Indeed, Gretton discussed GANs for a few slides, and in fact I think he may have talked more about GANs than Shakir and Danilo did in their Deep Generative Models tutorial later in the afternoon. However, GANs weren’t the entirety of the talk. Much of it was dedicated to some of the technical details regarding “Maximum Mean Discrepancy” and other metrics for comparing distributions.
Unfortunately, I couldn’t really follow the talk. Aside from the stuff on GANs, and even not entirely that — I don’t know how Wasserstein GANs work, for instance — I barely understood what was going on at the technical level. Yes, I know the talk is about distinguishing between two distributions, and yes that’s obviously useful. I just didn’t get the technical gist of the talk.
On top of it all, I could not understand the speaker’s voice despite sitting in literally the seat which was located closest to where he was talking.
Tutorial 3 of 4
The third talk was the one I was most excited about: Deep Generative Models, presented by Shakir Mohamed (blog) and Danilo Rezende (blog), both of whom are research scientists at Google DeepMind, and both of whom have excellent blogs. I hope that mine will soon be as useful to machine learning researchers as theirs are!
The speakers do some last-minute discussion before giving their joint. Gal Elidan (to the right) is one of the conference organizers.

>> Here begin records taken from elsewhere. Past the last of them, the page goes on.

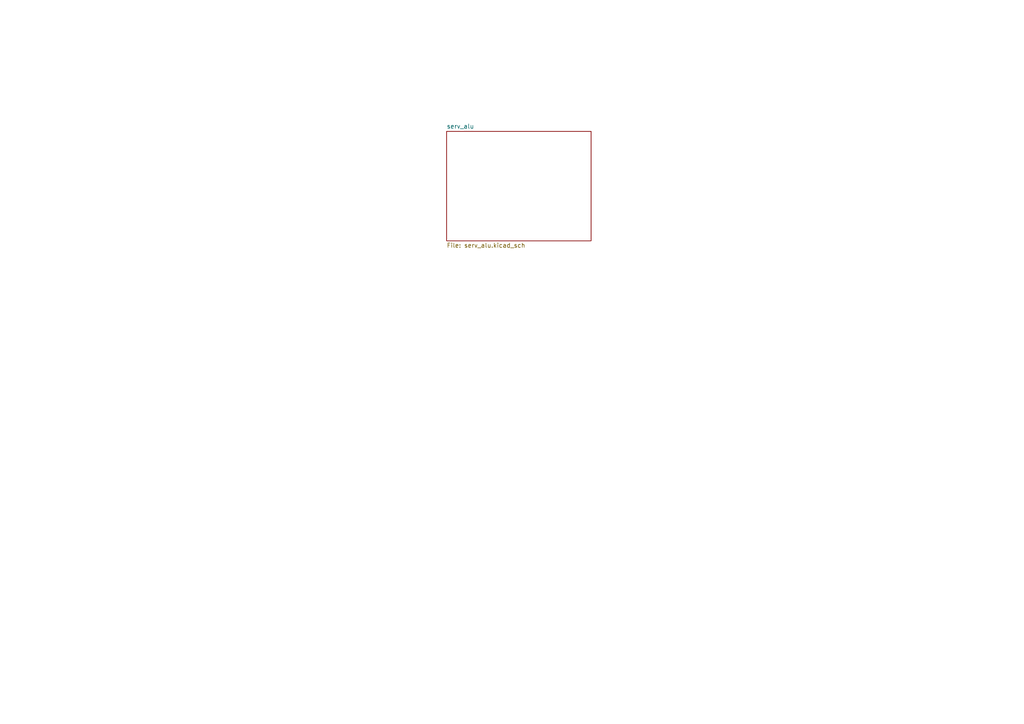
<source format=kicad_sch>
(kicad_sch
	(version 20231120)
	(generator "eeschema")
	(generator_version "8.0")
	(uuid "a3abccc6-6f3f-4223-9375-6c7507473c78")
	(paper "A4")
	(lib_symbols)
	(sheet
		(at 129.54 38.1)
		(size 41.91 31.75)
		(fields_autoplaced yes)
		(stroke
			(width 0.1524)
			(type solid)
		)
		(fill
			(color 0 0 0 0.0000)
		)
		(uuid "0ac05589-c3d0-4957-b26f-6f2f60944639")
		(property "Sheetname" "serv_alu"
			(at 129.54 37.3884 0)
			(effects
				(font
					(size 1.27 1.27)
				)
				(justify left bottom)
			)
		)
		(property "Sheetfile" "serv_alu.kicad_sch"
			(at 129.54 70.4346 0)
			(effects
				(font
					(size 1.27 1.27)
				)
				(justify left top)
			)
		)
		(instances
			(project "serv-hardware"
				(path "/a3abccc6-6f3f-4223-9375-6c7507473c78"
					(page "2")
				)
			)
		)
	)
	(sheet_instances
		(path "/"
			(page "1")
		)
	)
)

</source>
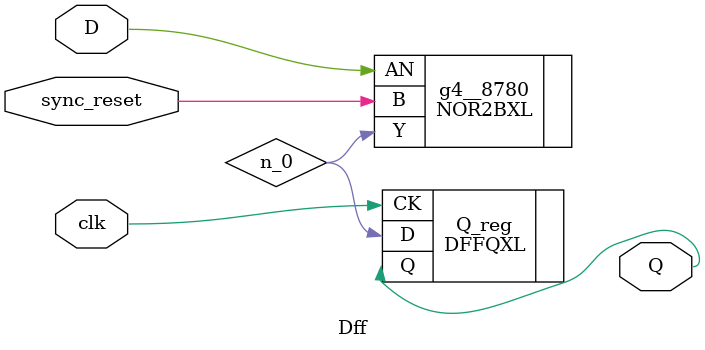
<source format=v>


// Verification Directory fv/Dff 

module Dff(D, clk, sync_reset, Q);
  input D, clk, sync_reset;
  output Q;
  wire D, clk, sync_reset;
  wire Q;
  wire n_0;
  DFFQXL Q_reg(.CK (clk), .D (n_0), .Q (Q));
  NOR2BXL g4__8780(.AN (D), .B (sync_reset), .Y (n_0));
endmodule


</source>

Danilo took over the first half of the talk and gave a long, borderline overkill motivation for why we like generative models, but I liked the examples and it’s important to try and sell one’s research. For the more technical part of the talk, he discussed fully observed and latent variable generative models, and frequently compared different sub-approaches with pros and cons of each. Unfortunately I wasn’t too familiar with many of these models, and I couldn’t understand his voice, so I didn’t get much out of this.
I benefited more from Shakir’s half of the talk since he was relatively easier for me to understand. (By the way, I have to reiterate that when I talk about not understanding speakers, it’s emphatically not a criticism of them but simply a limitation of what I can understand given my hearing limitations.) Shakir was extremely engaged and talked about the score function estimator and the reparameterization trick, both of which are featured on his blog and which I had previously read beforehand. It was also nice for Shakir to discuss all the ways in which people name these; I learned that Radon-Nikodym derivatives are another way of referring to the policy gradient used in REINFORCE (i.e. Vanilla Policy Gradients).

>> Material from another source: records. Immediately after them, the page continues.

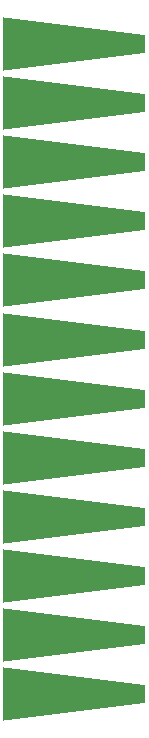
<source format=gbr>
%TF.GenerationSoftware,KiCad,Pcbnew,(6.0.10-0)*%
%TF.CreationDate,2024-08-14T11:11:09+02:00*%
%TF.ProjectId,touch_zone,746f7563-685f-47a6-9f6e-652e6b696361,rev?*%
%TF.SameCoordinates,Original*%
%TF.FileFunction,Copper,L1,Top*%
%TF.FilePolarity,Positive*%
%FSLAX46Y46*%
G04 Gerber Fmt 4.6, Leading zero omitted, Abs format (unit mm)*
G04 Created by KiCad (PCBNEW (6.0.10-0)) date 2024-08-14 11:11:09*
%MOMM*%
%LPD*%
G01*
G04 APERTURE LIST*
G04 Aperture macros list*
%AMOutline4P*
0 Free polygon, 4 corners , with rotation*
0 The origin of the aperture is its center*
0 number of corners: always 4*
0 $1 to $8 corner X, Y*
0 $9 Rotation angle, in degrees counterclockwise*
0 create outline with 4 corners*
4,1,4,$1,$2,$3,$4,$5,$6,$7,$8,$1,$2,$9*%
G04 Aperture macros list end*
%TA.AperFunction,SMDPad,CuDef*%
%ADD10Outline4P,-6.000000X-2.250000X6.000000X-0.750000X6.000000X0.750000X-6.000000X2.250000X0.000000*%
%TD*%
%TA.AperFunction,ViaPad*%
%ADD11C,0.500000*%
%TD*%
G04 APERTURE END LIST*
D10*
%TO.P,T8,1,Pin_1*%
%TO.N,Net-(J2-Pad4)*%
X76500000Y-58500000D03*
%TD*%
%TO.P,T5,1,Pin_1*%
%TO.N,Net-(J1-Pad3)*%
X76500000Y-43500000D03*
%TD*%
%TO.P,T4,1,Pin_1*%
%TO.N,Net-(J1-Pad5)*%
X76500000Y-38500000D03*
%TD*%
%TO.P,T10,1,Pin_1*%
%TO.N,Net-(J2-Pad5)*%
X76500000Y-68500000D03*
%TD*%
%TO.P,T2,1,Pin_1*%
%TO.N,Net-(J1-Pad4)*%
X76500000Y-28500000D03*
%TD*%
%TO.P,T9,1,Pin_1*%
%TO.N,Net-(J2-Pad2)*%
X76500000Y-63500000D03*
%TD*%
%TO.P,T11,1,Pin_1*%
%TO.N,Net-(J2-Pad3)*%
X76500000Y-73500000D03*
%TD*%
%TO.P,T3,1,Pin_1*%
%TO.N,Net-(J1-Pad2)*%
X76500000Y-33500000D03*
%TD*%
%TO.P,T6,1,Pin_1*%
%TO.N,Net-(J1-Pad6)*%
X76500000Y-48500000D03*
%TD*%
%TO.P,T1,1,Pin_1*%
%TO.N,Net-(J1-Pad1)*%
X76500000Y-23500000D03*
%TD*%
%TO.P,T7,1,Pin_1*%
%TO.N,Net-(J2-Pad1)*%
X76500000Y-53500000D03*
%TD*%
%TO.P,T12,1,Pin_1*%
%TO.N,Net-(J2-Pad6)*%
X76500000Y-78500000D03*
%TD*%
D11*
%TO.N,Net-(J1-Pad1)*%
X75500000Y-23500000D03*
%TO.N,Net-(J1-Pad2)*%
X75500000Y-33500000D03*
%TO.N,Net-(J1-Pad3)*%
X75500000Y-43500000D03*
%TO.N,Net-(J2-Pad1)*%
X75500000Y-53500000D03*
%TO.N,Net-(J2-Pad2)*%
X75500000Y-63500000D03*
%TO.N,Net-(J2-Pad3)*%
X75500000Y-73500000D03*
%TO.N,Net-(J2-Pad4)*%
X75500000Y-58500000D03*
%TO.N,Net-(J2-Pad5)*%
X75500000Y-68500000D03*
%TO.N,Net-(J2-Pad6)*%
X75500000Y-78500000D03*
%TO.N,Net-(J1-Pad4)*%
X75500000Y-28500000D03*
%TO.N,Net-(J1-Pad5)*%
X75500000Y-38500000D03*
%TO.N,Net-(J1-Pad6)*%
X75500000Y-48500000D03*
%TD*%
M02*

</source>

I certainly think I learned more about the big picture of deep generative models after Shakir’s half, so the talk was on the whole positive for me.
Tutorial 4 of 4
The fourth and last tutorial for the day was about Machine Learning in Healthcare. In general, health care-related talks don’t have much to do with the majority of UAI papers, but the plus side is that they’re much more readily applicable to the real world. And, y’know, that’s important!!
Unfortunately, due to visa issues, Suchi Saria (the speaker) couldn’t attend the tutorial. Thus, her talk was pre-recorded and provided as a video. I stuck around for the first few slides, but unfortunatey, I couldn’t understand what she was saying. It would have been hard enough to understand her in person, but having it via video made it even worse. The slides were informative, but the material isn’t related to my research. Thus, I quietly left the talk after the first few slides, took a seat with a nice view of Darling Harbour, and got to work on my blog.
The fourth speaker couldn't attend due to visa issues, so her talk was pre-recorded.
But in all fairness, put yourself in my shoes. I think if you were someone who could not understand what a speaker was saying and had the choice between sitting for an hour to listen to a pre-recorded talk that wasn’t in your area of research, I think you would do the same.